4.1.6. Pass-by-Value Interface

For software developers accustomed to writing code that targets a CPU, passing each element in an array by value might be unintuitive because it typically results in many function calls or large parameters. However, for code that targets an FPGA device, passing array elements by value can result in smaller and simpler hardware on the FPGA device.

The vector addition example can be coded to pass the vector array elements by value as follows. A struct is used to pass the entire array (of 8 data elements) by value.

When you use a struct to pass the array, you must also do the following things:
  • Define element-wise copy constructors.
  • Define element-wise copy assignment operators.
  • Add the hls_register memory attribute to all struct members in the definition.
struct int_v8 {
    hls_register int data[8];

    //copy assignment operator 
    int_v8 operator=(const int_v8& org) {
         #pragma unroll
         for (int i=0; i< 8; i++) {
             data[i]       = org.data[i]      ;       
         }
            return *this;
    }
    
    //copy constructor
    int_v8 (const int_v8& org) {
         #pragma unroll
         for (int i=0; i< 8; i++) {
             data[i]       = org.data[i]      ;       
         }
    }

    //default construct & destructor 
    int_v8() {}; 
    ~int_v8() {};
};

component int_v8 vector_add(
    int_v8 a,
    int_v8 b) {
    int_v8 c;
    #pragma unroll 8
    for (int i = 0; i < 8; ++i) {
    c.data[i] = a.data[i]
    + b.data[i];
    }
    return c;
}

This component takes and processes only eight elements of vector a and vector b, and returns eight elements of vector c. To compute 1024 elements for the example, the component needs to be called 128 times (1024/8). While in previous examples the component contained loops that were pipelined, here the component is invoked many times, and each of the invocations are pipelined.

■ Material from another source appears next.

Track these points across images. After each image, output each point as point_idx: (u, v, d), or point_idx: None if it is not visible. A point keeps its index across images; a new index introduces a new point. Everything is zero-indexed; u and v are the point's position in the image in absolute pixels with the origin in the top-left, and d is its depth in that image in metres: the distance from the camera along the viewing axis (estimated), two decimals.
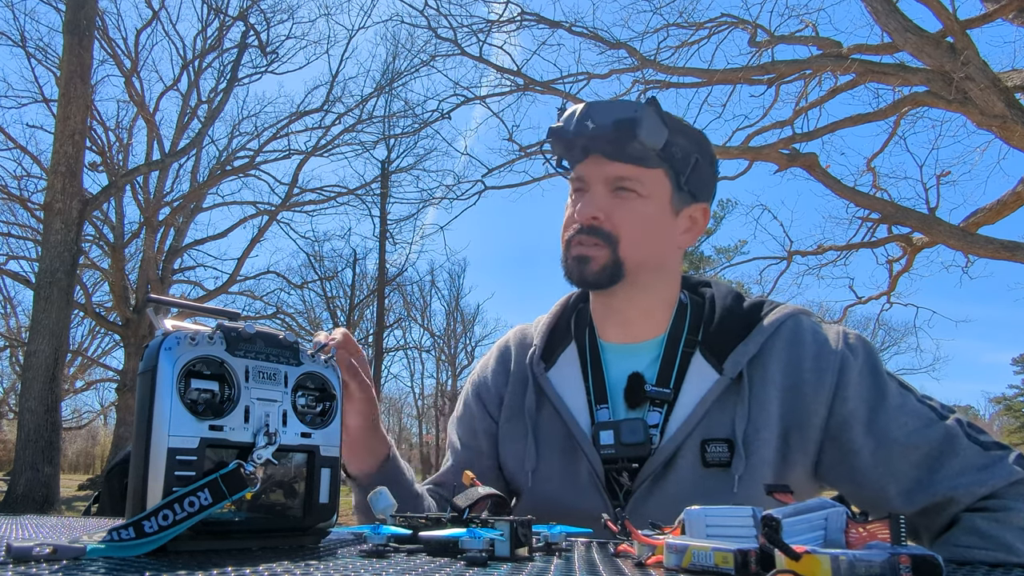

The following diagram shows the Function View in the System Viewer that is generated when you compile this example.
Figure 28. System Viewer Function View of vector_add Component with Pass-By-Value Interface


The latency of this component is one, and it has a loop initiation interval (II) of one.
Compiling this component with an Intel® Quartus® Prime compilation flow targeting an Intel® Arria® 10 device results in the following QoR metrics:
Table 6.  QoR Metrics Comparison for Pass-by-Value Interface1
QoR Metric Pointer Avalon® MM Host Avalon® MM Agent Avalon® ST Pass-by-Value
ALMs 15593.5 643 490.5 314.5 130
DSPs 0 0 0 0 0
RAMs 30 0 48 0 0
fMAX (MHz)2 298.6 472.37 498.26 389.71 581.06
Latency (cycles) 24071 142 139 134 128
Initiation Interval (II) (cycles) ~508 1 1 1 1
1The compilation flow used to calculate the QoR metrics used Intel® Quartus® Prime Pro Edition Version 17.1.
2The fMAX measurement was calculated from a single seed.
The QoR metrics for the vector_add component with a pass-by-value interface shows fewer ALM used, a high component fMAX, and optimal values for latency and II. In this case, the II is the same as the component invocation interval. A new invocation of the component can be launched every clock cycle. With an initiation interval of 1, 128 component calls are processed in 128 cycles so the overall latency is 128.